Even more telling than Metuh’s recklessness has been the president’s loud silence on the unmasking in February of his Senior Special Assistance on Social Media, Reno Omokri, as the brain behind a highly dubious attempt, through a Word document using a funny-sounding alias, Wendell Simlin, that tried to link Malam Sanusi Lamido Sanusi, the suspended Governor of the Central Bank of Nigeria (CBN), to the recent increase in Boko Haram violence in Borno and Yobe States. The discovery that Omokri was the real author of the document has yet to earn the man even the mildest rebuke, never mind a sack.
It all reminds one, doesn’t it, of the charge by Mr Henry Emomotimi Okah, since jailed in South Africa for his alleged role in the October 1, 2010 fatal bombing of Eagle Square during the Golden Jubilee of Nigeria’s Independence, in an affidavit he swore to in a court in that country, that he was contacted by the presidency to prevail on Movement for the Emancipation of Niger Delta (MEND) to withdraw its statement claiming responsibility for the bombing so that it can be blamed on some Northern politicians, notably General Ibrahim Babangida, former military president who was initially in the running for the 2011 presidential election.

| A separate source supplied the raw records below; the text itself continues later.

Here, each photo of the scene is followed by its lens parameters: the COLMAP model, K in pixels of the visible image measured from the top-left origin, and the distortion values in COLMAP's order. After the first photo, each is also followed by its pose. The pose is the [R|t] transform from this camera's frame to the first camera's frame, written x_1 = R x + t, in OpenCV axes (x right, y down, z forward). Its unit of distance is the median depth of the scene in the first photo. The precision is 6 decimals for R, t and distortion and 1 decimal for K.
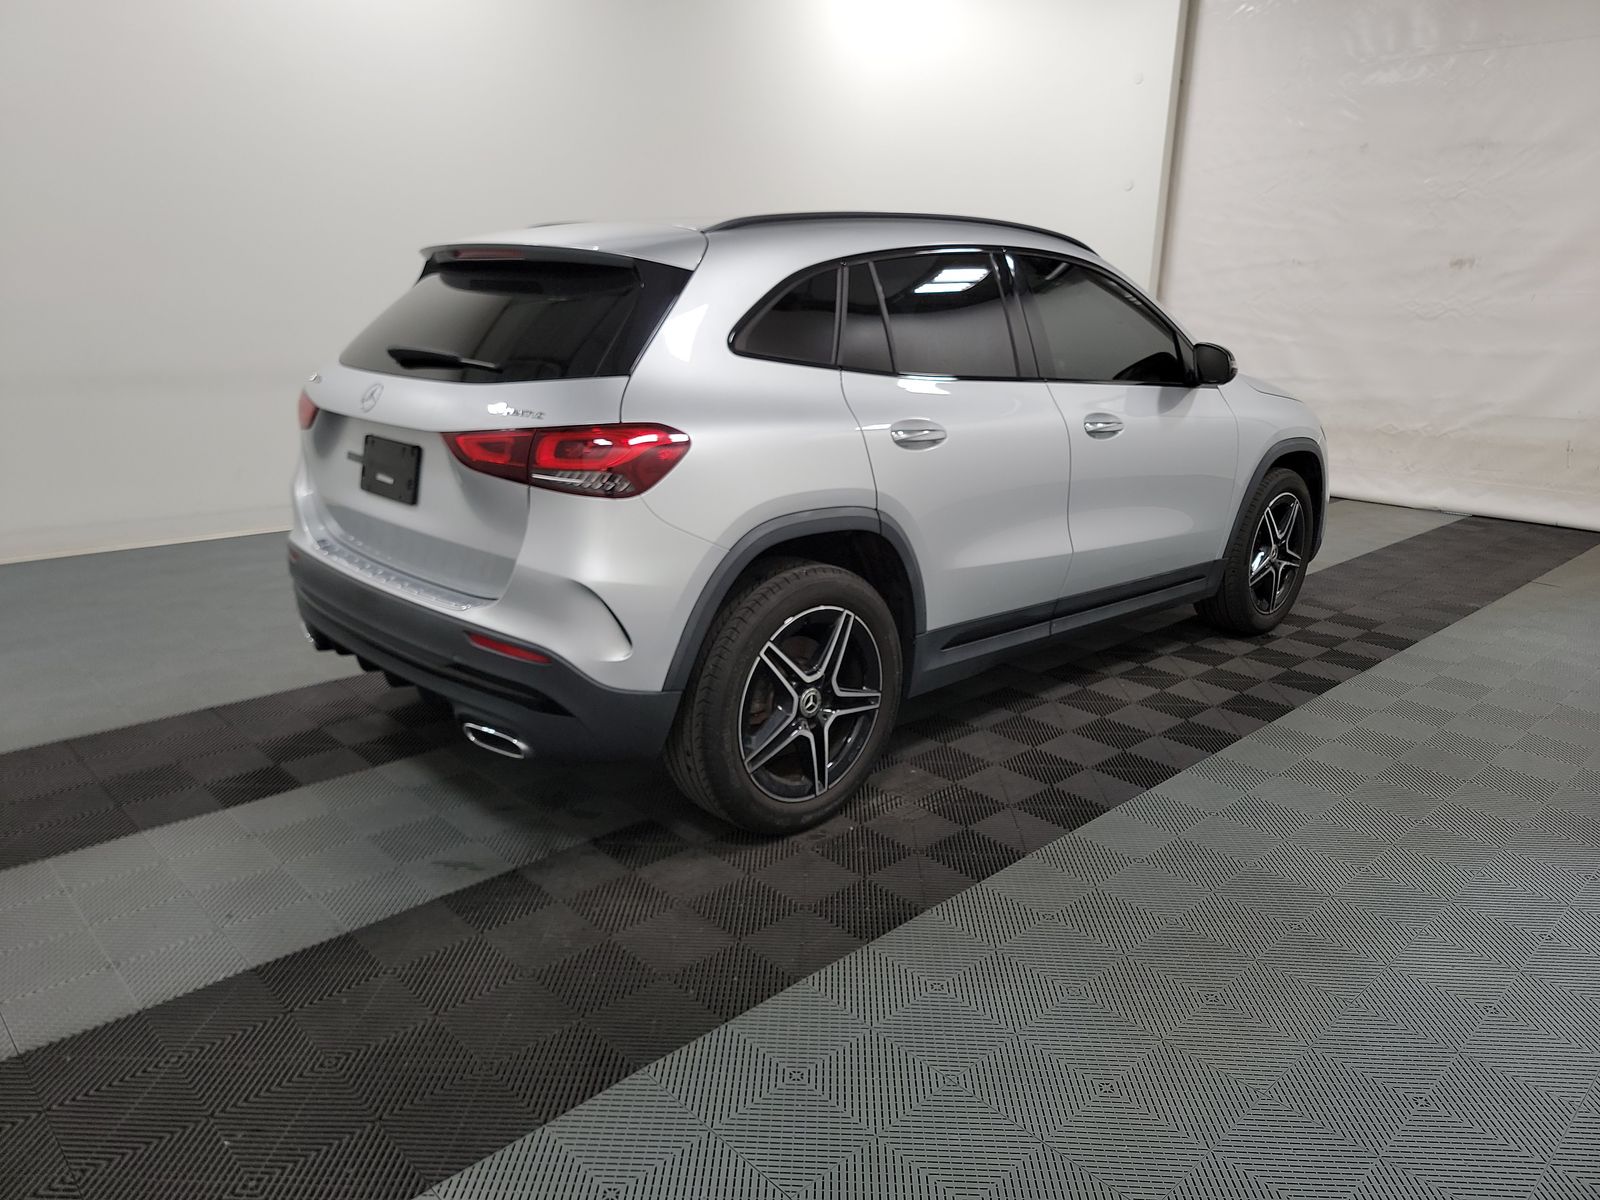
lens RADIAL K [[1118.0, 0, 825.0], [0, 1118.0, 600.1], [0, 0, 1]] dist [0.053075, -0.045836]
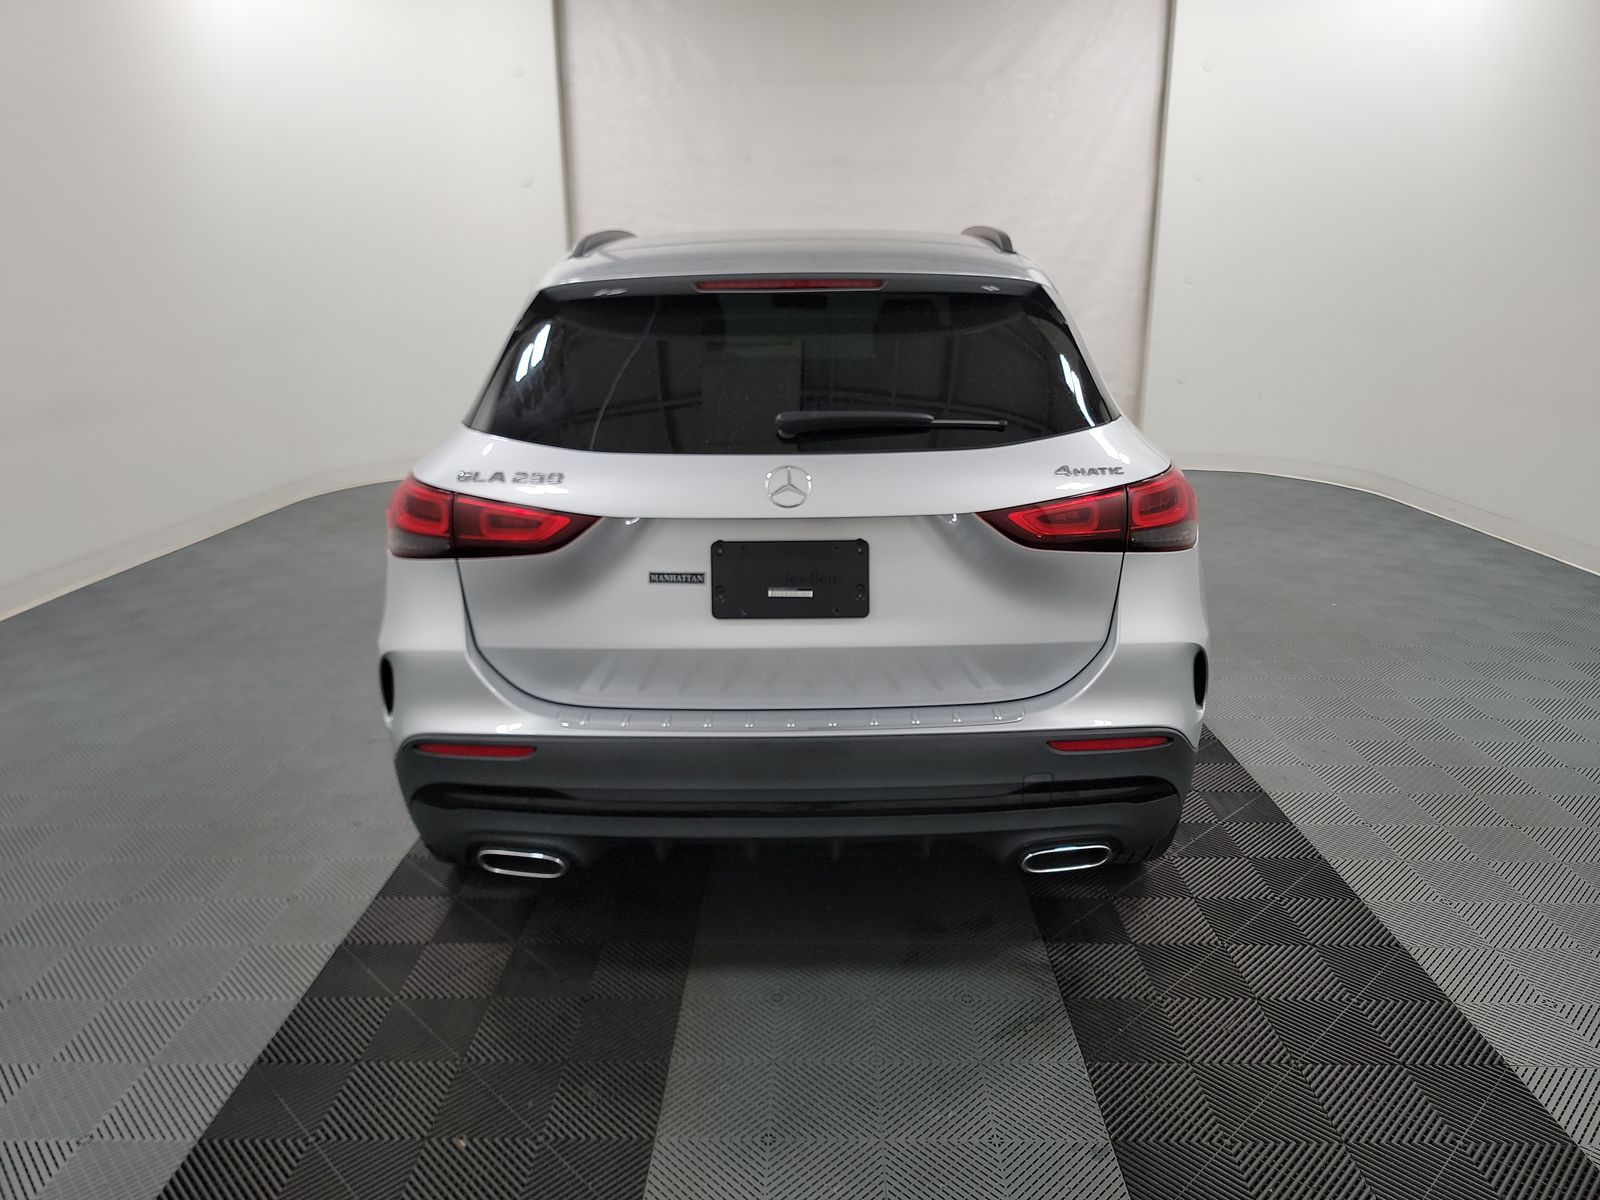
lens RADIAL K [[1118.0, 0, 825.0], [0, 1118.0, 600.1], [0, 0, 1]] dist [0.053075, -0.045836]
pose [[0.702701, -0.218609, 0.677068, -0.833129], [0.211500, 0.972791, 0.094584, -0.160478], [-0.679322, 0.076735, 0.729817, 0.425720]]
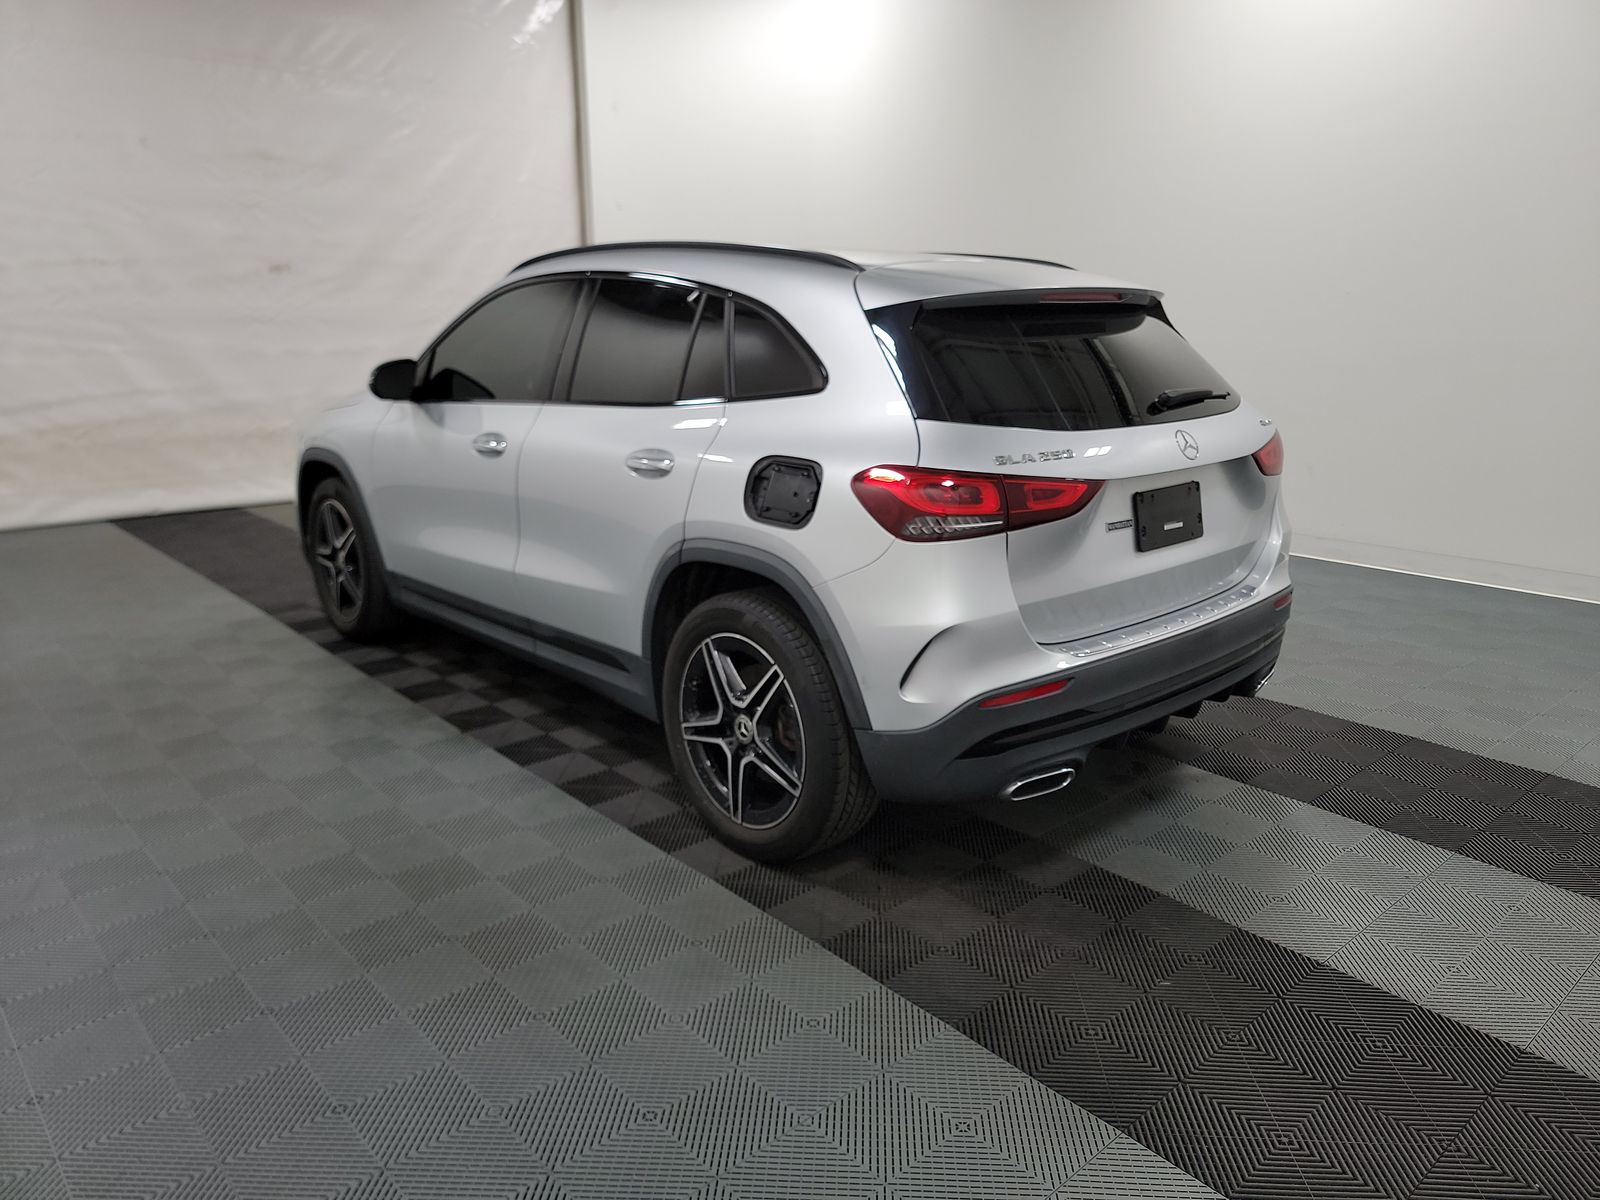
lens RADIAL K [[1118.0, 0, 825.0], [0, 1118.0, 600.1], [0, 0, 1]] dist [0.053075, -0.045836]
pose [[0.035152, -0.278113, 0.959905, -1.309817], [0.261294, 0.929646, 0.259778, -0.367306], [-0.964619, 0.241686, 0.105348, 1.149704]]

Said Okah in his affidavit, “During the morning of 2 October 2010, I received two SMS’es from Mr Tony Uranta…The SMS’es were sent from Mr Uranta’s number +2348075407801. The first of the two SMS’es stated; – “Ask J.G to withdraw statement.” (J.G. being Jomo Gbomo the spokesperson for MEND.) The final SMS sent at 10h28:32 am states; – “The government will blame on Northern elements.”
Okah has since claimed that his refusal to co-operate with the presidency was why the Federal Government leaned heavily on the South Africans to secure his imprisonment.

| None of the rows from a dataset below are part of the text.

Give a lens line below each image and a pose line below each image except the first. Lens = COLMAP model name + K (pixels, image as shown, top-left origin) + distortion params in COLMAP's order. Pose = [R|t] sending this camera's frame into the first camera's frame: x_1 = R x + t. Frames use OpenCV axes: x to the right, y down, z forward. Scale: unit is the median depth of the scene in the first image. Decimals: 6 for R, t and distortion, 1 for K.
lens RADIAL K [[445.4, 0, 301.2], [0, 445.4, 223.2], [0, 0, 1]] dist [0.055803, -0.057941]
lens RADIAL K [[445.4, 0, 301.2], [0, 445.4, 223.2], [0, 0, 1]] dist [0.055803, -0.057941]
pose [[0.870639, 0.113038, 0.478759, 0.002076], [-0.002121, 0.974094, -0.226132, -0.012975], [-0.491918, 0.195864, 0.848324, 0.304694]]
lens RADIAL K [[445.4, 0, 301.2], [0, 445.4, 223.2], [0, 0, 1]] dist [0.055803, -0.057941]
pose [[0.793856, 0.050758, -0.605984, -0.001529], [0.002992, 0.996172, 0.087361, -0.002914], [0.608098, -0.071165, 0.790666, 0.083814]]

In that same affidavit Okah claimed that “On the day of the bombing of 1 October 2010, I received a call from Mr Moses Jituboh, the Head of Personal Security to President Jonathan, who solicited my assistance and continued cooperation with President Goodluck
Jonathan towards shifting blame for the bombings to the North of Nigeria. He assured me in this meeting that President Goodluck Jonathan was determined to ensure that political power never returned to the North which Mr Orubebe described as parasites. To achieve this, President Goodluck Jonathan would pretend to do only one term in office and once entrenched, he would insist on a second term.”
Okah’s affidavit may sound like the desperate act of a dog in a manger, but his claims seemed to have been borne out by subsequent events, including former president, Chief Olusegun Obasanjo’s now famous open letter to the president reminding him that he had promised to do only one term during his campaign for the 2011 presidential election. With a record like this it is hardly unfair to suspect our president of being more interested in playing politics with the Boko Haram scourge than in bringing it to an end. In which case nothing his subordinates do will, in the end, make any difference in helping him secure the country and its citizens from terrorism.